I looked everywhere but I couldn't find an algorithm that actually explains how to build a tree in Θ(N / B * logM / B(N / B)) . 我到处寻找，但我找不到实际解释如何在Θ(N / B * logM / B(N / B))构建树的算法。 All I find are algorithms with simple insertions into the tree for each item in the list, without exploiting the B factor. 我找到的只是在列表中为每个项目简单插入树的算法，而没有利用B因子。

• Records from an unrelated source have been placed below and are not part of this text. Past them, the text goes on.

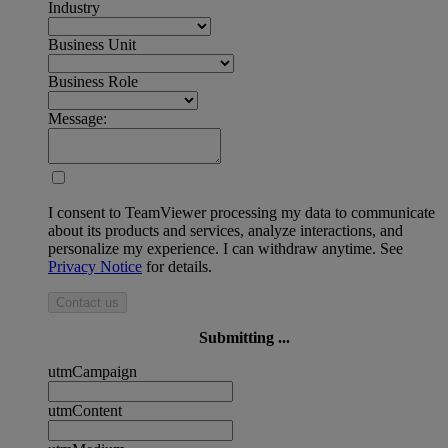
Industry
Business Unit
Business Role
Message:
I consent to TeamViewer processing my data to communicate
about its products and services, analyze interactions, and
personalize my experience. I can withdraw anytime. See
Privacy Notice
for details.
Contact us
Submitting ...
utmCampaign
utmContent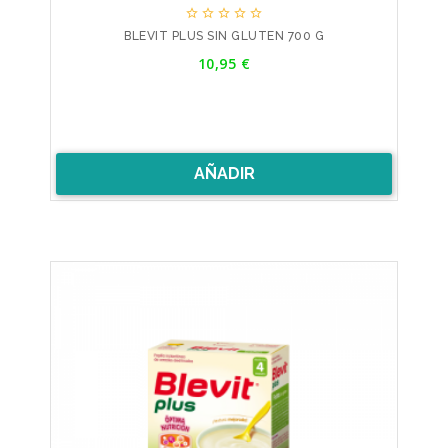





BLEVIT PLUS SIN GLUTEN 700 G
Precio
10,95 €
AÑADIR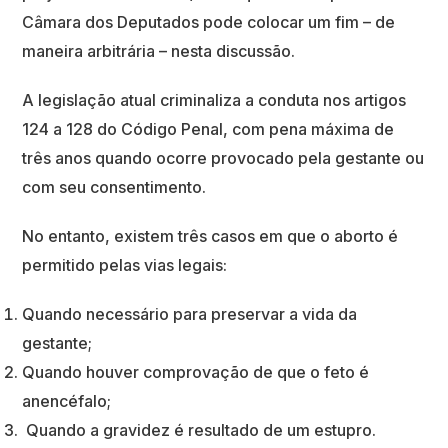
Câmara dos Deputados pode colocar um fim – de
maneira arbitrária – nesta discussão.
A legislação atual criminaliza a conduta nos artigos
124 a 128 do Código Penal, com pena máxima de
três anos quando ocorre provocado pela gestante ou
com seu consentimento.
No entanto, existem três casos em que o aborto é
permitido pelas vias legais:
Quando necessário para preservar a vida da
gestante;
Quando houver comprovação de que o feto é
anencéfalo;
Quando a gravidez é resultado de um estupro.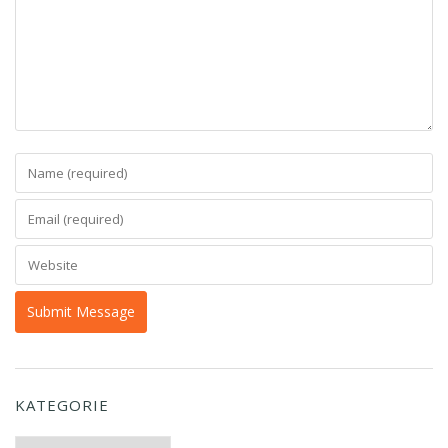
KATEGORIE
Kategorie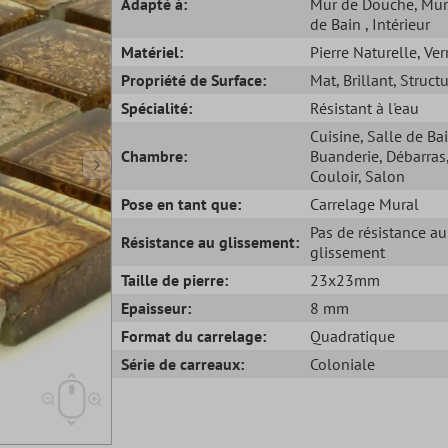
Adapté à:
Mur de Douche
, Mur
de Bain
, Intérieur
Matériel:
Pierre Naturelle
, Ver
Propriété de Surface:
Mat
, Brillant
, Struct
Spécialité:
Résistant à l'eau
Cuisine
, Salle de Ba
Chambre:
Buanderie
, Débarras
Couloir
, Salon
Pose en tant que:
Carrelage Mural
Pas de résistance au
Résistance au glissement:
glissement
Taille de pierre:
23x23mm
Epaisseur:
8 mm
Format du carrelage:
Quadratique
Série de carreaux:
Coloniale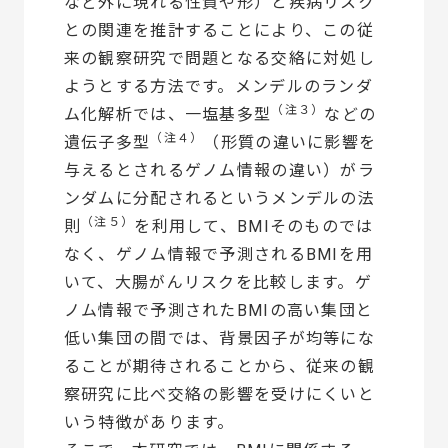
など外に現れる性質や形）と疾病リスク
との関連を推計することにより、この従
来の観察研究で問題となる交絡に対処し
ようとする方法です。メンデルのランダ
（注３）
ム化解析では、一塩基多型
などの
（注４）
遺伝子多型
（形質の違いに影響を
与えるとされるゲノム情報の違い）がラ
ンダムに分配されるというメンデルの法
（注５）
則
を利用して、BMIそのものでは
なく、ゲノム情報で予測されるBMIを用
いて、大腸がんリスクを比較します。ゲ
ノム情報で予測されたBMIの高い集団と
低い集団の間では、背景因子が均等にな
ることが期待されることから、従来の観
察研究に比べ交絡の影響を受けにくいと
いう特徴があります。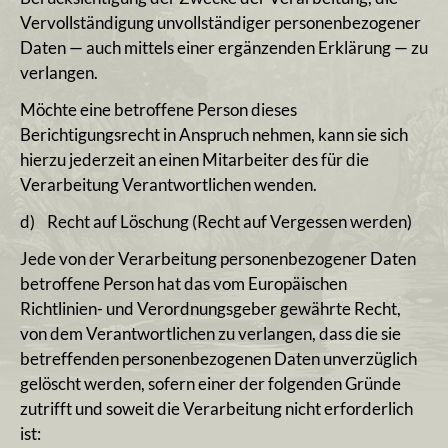
Vervollständigung unvollständiger personenbezogener
Daten — auch mittels einer ergänzenden Erklärung — zu
verlangen.
Möchte eine betroffene Person dieses
Berichtigungsrecht in Anspruch nehmen, kann sie sich
hierzu jederzeit an einen Mitarbeiter des für die
Verarbeitung Verantwortlichen wenden.
d) Recht auf Löschung (Recht auf Vergessen werden)
Jede von der Verarbeitung personenbezogener Daten
betroffene Person hat das vom Europäischen
Richtlinien- und Verordnungsgeber gewährte Recht,
von dem Verantwortlichen zu verlangen, dass die sie
betreffenden personenbezogenen Daten unverzüglich
gelöscht werden, sofern einer der folgenden Gründe
zutrifft und soweit die Verarbeitung nicht erforderlich
ist: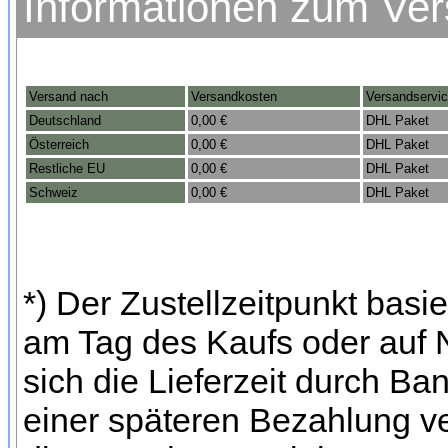
Informationen zum Ve
Versand nach
Versandkosten
Versandservi
Deutschland
0,00 €
DHL Paket
Österreich
0,00 €
DHL Paket
Restliche EU
0,00 €
DHL Paket
Schweiz
0,00 €
DHL Paket
*) Der Zustellzeitpunkt bas
am Tag des Kaufs oder auf
sich die Lieferzeit durch Ba
einer späteren Bezahlung ve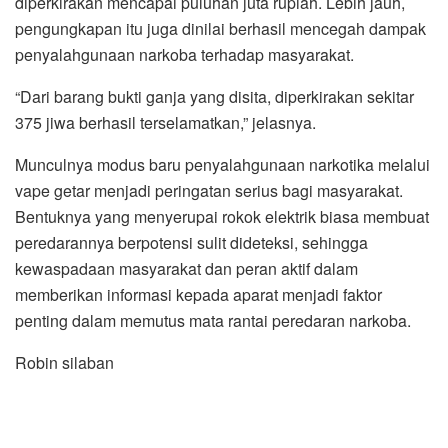
diperkirakan mencapai puluhan juta rupiah. Lebih jauh,
pengungkapan itu juga dinilai berhasil mencegah dampak
penyalahgunaan narkoba terhadap masyarakat.
“Dari barang bukti ganja yang disita, diperkirakan sekitar
375 jiwa berhasil terselamatkan,” jelasnya.
Munculnya modus baru penyalahgunaan narkotika melalui
vape getar menjadi peringatan serius bagi masyarakat.
Bentuknya yang menyerupai rokok elektrik biasa membuat
peredarannya berpotensi sulit dideteksi, sehingga
kewaspadaan masyarakat dan peran aktif dalam
memberikan informasi kepada aparat menjadi faktor
penting dalam memutus mata rantai peredaran narkoba.
Robin silaban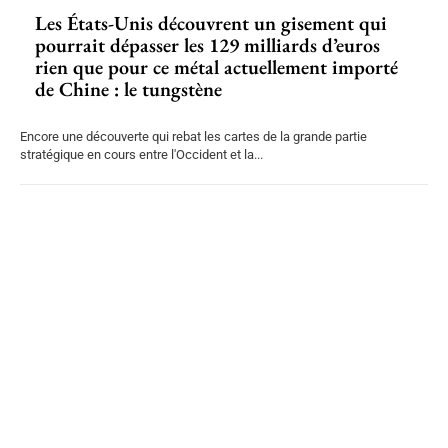
Les États-Unis découvrent un gisement qui
pourrait dépasser les 129 milliards d’euros
rien que pour ce métal actuellement importé
de Chine : le tungstène
Encore une découverte qui rebat les cartes de la grande partie
stratégique en cours entre l'Occident et la...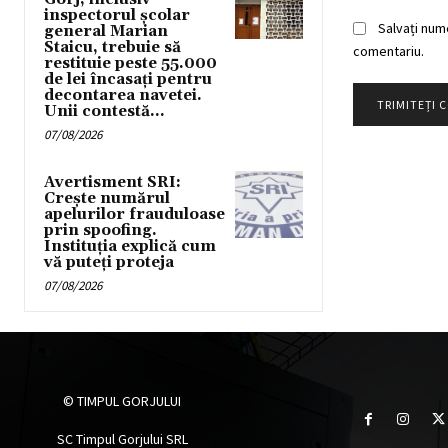
inspectorul școlar
Salvați num
general Marian
Staicu, trebuie să
comentariu.
restituie peste 55.000
de lei încasați pentru
decontarea navetei.
Unii contestă...
07/08/2026
Avertisment SRI:
Crește numărul
apelurilor frauduloase
prin spoofing.
Instituția explică cum
vă puteți proteja
07/08/2026
© TIMPUL GORJULUI
SC Timpul Gorjului SRL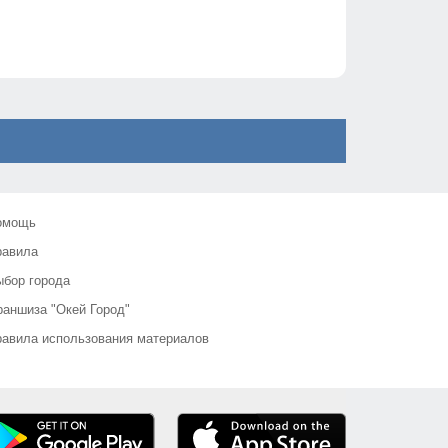
омощь
равила
бор города
аншиза "Окей Город"
авила использования материалов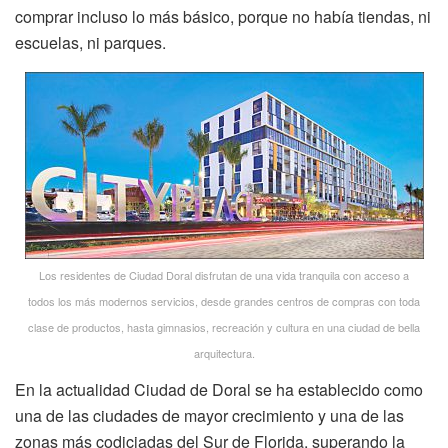
comprar incluso lo más básico, porque no había tiendas, ni
escuelas, ni parques.
Los residentes de Ciudad Doral disfrutan de una vida tranquila con acceso a
todos los más modernos servicios, desde grandes centros de compras con toda
clase de productos, hasta gimnasios, recreación y cultura en una ciudad de bella
arquitectura.
En la actualidad Ciudad de Doral se ha establecido como
una de las ciudades de mayor crecimiento y una de las
zonas más codiciadas del Sur de Florida, superando la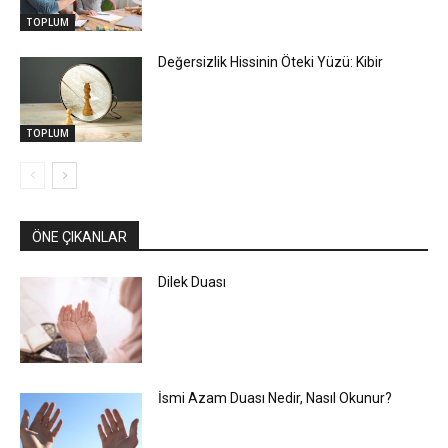
TOPLUM
Değersizlik Hissinin Öteki Yüzü: Kibir
TOPLUM
ÖNE ÇIKANLAR
Dilek Duası
İsmi Azam Duası Nedir, Nasıl Okunur?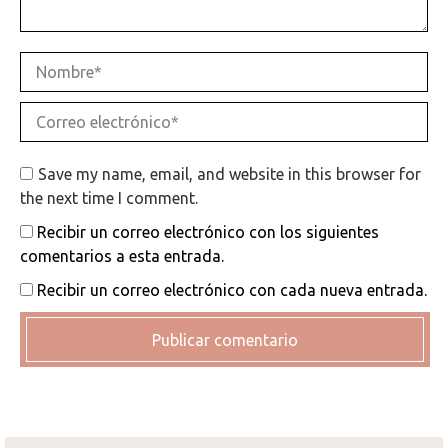
Nombre *
Correo electrónico *
Save my name, email, and website in this browser for
the next time I comment.
Recibir un correo electrónico con los siguientes
comentarios a esta entrada.
Recibir un correo electrónico con cada nueva entrada.
Publicar comentario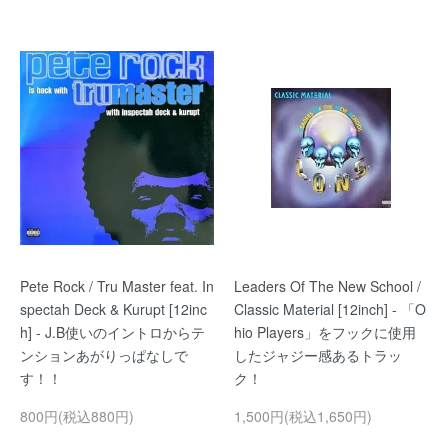
Pete Rock / Tru Master feat. In
Leaders Of The New School /
spectah Deck & Kurupt [12inc
Classic Material [12inch] - 「O
h] - J.B使いのイントロからテ
hio Players」をフックに使用
ンションあがりっぱなしで
したジャジー感あるトラッ
す！！
ク！
800円(税込880円)
1,500円(税込1,650円)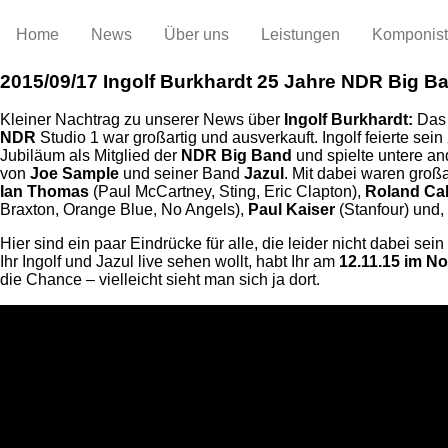
Home
News
Über uns
Leistungen
Komponis
2015/09/17
Ingolf Burkhardt 25 Jahre NDR Big B
Kleiner Nachtrag zu unserer News über
Ingolf Burkhardt:
Das 
NDR
Studio 1 war großartig und ausverkauft. Ingolf feierte sein
Jubiläum als Mitglied der
NDR Big Band
und spielte untere 
von
Joe Sample
und seiner Band
Jazul
. Mit dabei waren groß
Ian Thomas
(Paul McCartney, Sting, Eric Clapton),
Roland Ca
Braxton, Orange Blue, No Angels),
Paul Kaiser
(Stanfour) und
Hier sind ein paar Eindrücke für alle, die leider nicht dabei sein
Ihr Ingolf und Jazul live sehen wollt, habt Ihr am
12.11.15 im N
die Chance – vielleicht sieht man sich ja dort.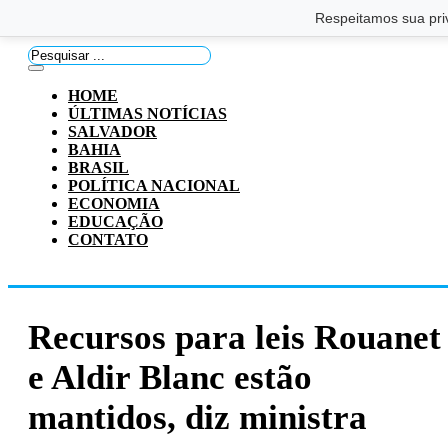
Saltar para o conteúdo principal
Ir para o footer
Respeitamos sua pri
Pesquisar
...
HOME
ÚLTIMAS NOTÍCIAS
SALVADOR
BAHIA
BRASIL
POLÍTICA NACIONAL
ECONOMIA
EDUCAÇÃO
CONTATO
Recursos para leis Rouanet
e Aldir Blanc estão
mantidos, diz ministra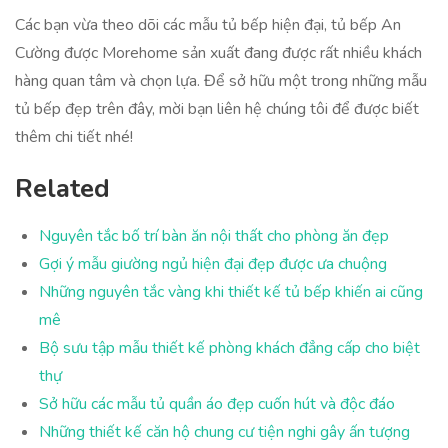
Các bạn vừa theo dõi các mẫu tủ bếp hiện đại, tủ bếp An
Cường được Morehome sản xuất đang được rất nhiều khách
hàng quan tâm và chọn lựa. Để sở hữu một trong những mẫu
tủ bếp đẹp trên đây, mời bạn liên hệ chúng tôi để được biết
thêm chi tiết nhé!
Related
Nguyên tắc bố trí bàn ăn nội thất cho phòng ăn đẹp
Gợi ý mẫu giường ngủ hiện đại đẹp được ưa chuộng
Những nguyên tắc vàng khi thiết kế tủ bếp khiến ai cũng
mê
Bộ sưu tập mẫu thiết kế phòng khách đẳng cấp cho biệt
thự
Sở hữu các mẫu tủ quần áo đẹp cuốn hút và độc đáo
Những thiết kế căn hộ chung cư tiện nghi gây ấn tượng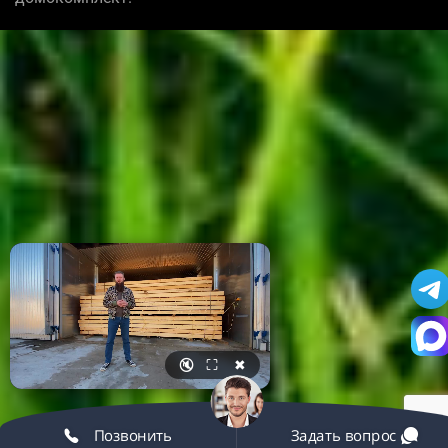
🔇
⛶
✖
Позвонить
Задать вопрос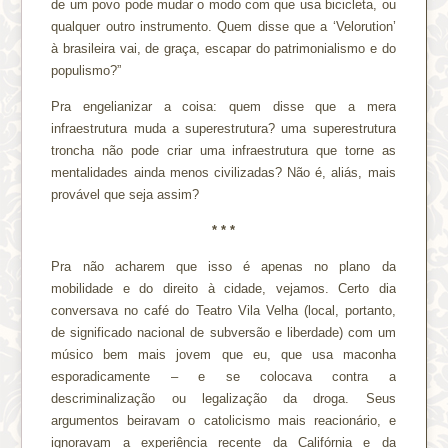
de um povo pode mudar o modo com que usa bicicleta, ou
qualquer outro instrumento. Quem disse que a ‘Velorution’
à brasileira vai, de graça, escapar do patrimonialismo e do
populismo?”
Pra engelianizar a coisa: quem disse que a mera
infraestrutura muda a superestrutura? uma superestrutura
troncha não pode criar uma infraestrutura que torne as
mentalidades ainda menos civilizadas? Não é, aliás, mais
provável que seja assim?
* * *
Pra não acharem que isso é apenas no plano da
mobilidade e do direito à cidade, vejamos. Certo dia
conversava no café do Teatro Vila Velha (local, portanto,
de significado nacional de subversão e liberdade) com um
músico bem mais jovem que eu, que usa maconha
esporadicamente – e se colocava contra a
descriminalização ou legalização da droga. Seus
argumentos beiravam o catolicismo mais reacionário, e
ignoravam a experiência recente da Califórnia e da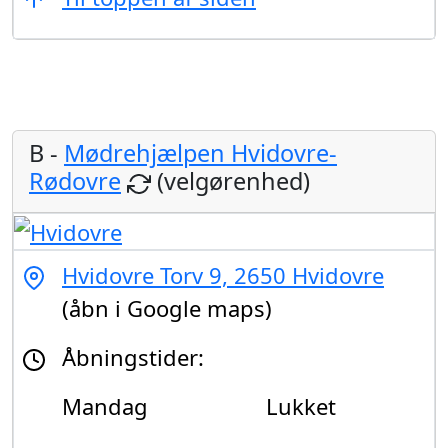
B -
Mødrehjælpen Hvidovre-
Rødovre
(velgørenhed)
Hvidovre Torv 9, 2650 Hvidovre
(åbn i Google maps)
Åbningstider:
Mandag
Lukket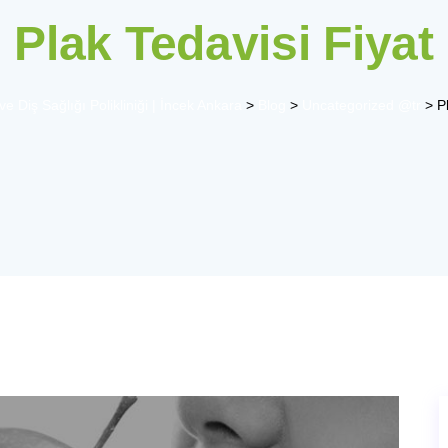
Plak Tedavisi Fiyat
e Diş Sağlığı Polikliniği | İncek Ankara
>
Blog
>
Uncategorized @tr
>
P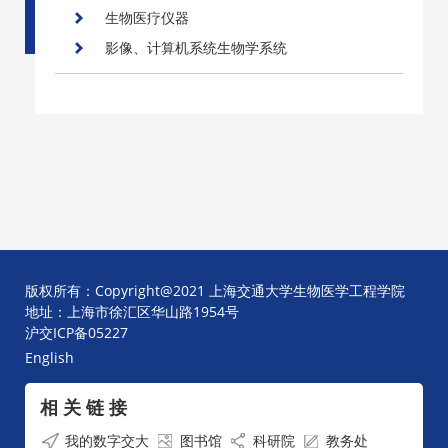
生物医疗仪器
影像、计算机系统生物学系统
版权所有：Copyright@2021 上海交通大学生物医学工程学院
地址：上海市徐汇区华山路1954号
沪交ICP备05227
English
相 关 链 接
我的数字交大
图书馆
科研院
教务处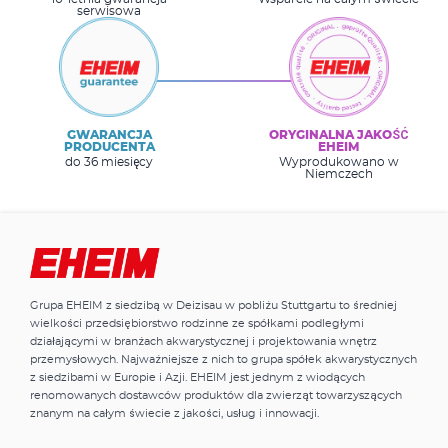
serwisowa
GWARANCJA
ORYGINALNA JAKOŚĆ
PRODUCENTA
EHEIM
do 36 miesięcy
Wyprodukowano w
Niemczech
Grupa EHEIM z siedzibą w Deizisau w pobliżu Stuttgartu to średniej
wielkości przedsiębiorstwo rodzinne ze spółkami podległymi
działającymi w branżach akwarystycznej i projektowania wnętrz
przemysłowych. Najważniejsze z nich to grupa spółek akwarystycznych
z siedzibami w Europie i Azji. EHEIM jest jednym z wiodących
renomowanych dostawców produktów dla zwierząt towarzyszących
znanym na całym świecie z jakości, usług i innowacji.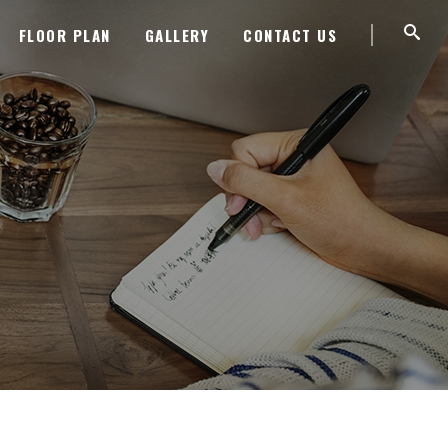
FLOOR PLAN
GALLERY
CONTACT US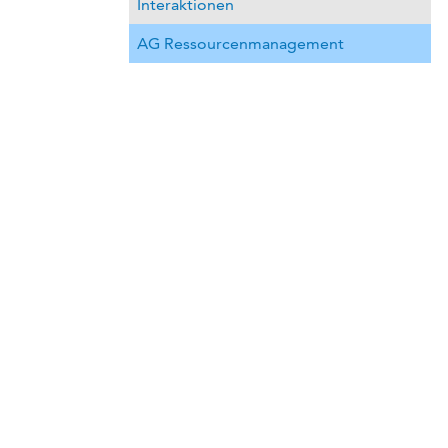
Interaktionen
AG Ressourcenmanagement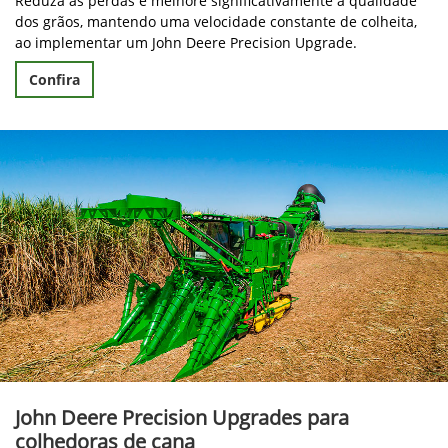
Reduza as perdas e melhore significativamente a qualidade
dos grãos, mantendo uma velocidade constante de colheita,
ao implementar um John Deere Precision Upgrade.
Confira
John Deere Precision Upgrades para
colhedoras de cana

Can you help me out, maybe point me in the right direction? 你能帮助我吗，也许能指出我正确的方向？

1 个解决方案

Rather than build all of the levels at the same time, which may use more than a constant number of blocks of RAM, I think that I would build the levels leafmost to rootmost (ie, breadth-first instead of depth-first). 而不是同时构建所有级别，可能使用多于一定数量的RAM块，我认为我将构建最基本的级别（即，广度优先而不是深度优先）。 Given the list, cut it greedily into blocks of size B. If there is only one block, then that's the root. 给定列表，将其贪婪地切成大小为B的块。如果只有一个块，那就是根。 Otherwise, if the last block has too few elements, then rebalance its elements with those of the second last block as evenly as possible; 否则，如果最后一个块的元素太少，则尽可能均匀地重新平衡其元素与第二个块的元素; both now will have enough elements. 两者现在都有足够的元素。 The next list is comprised of the last element in each block of this level. 下一个列表由该级别的每个块中的最后一个元素组成。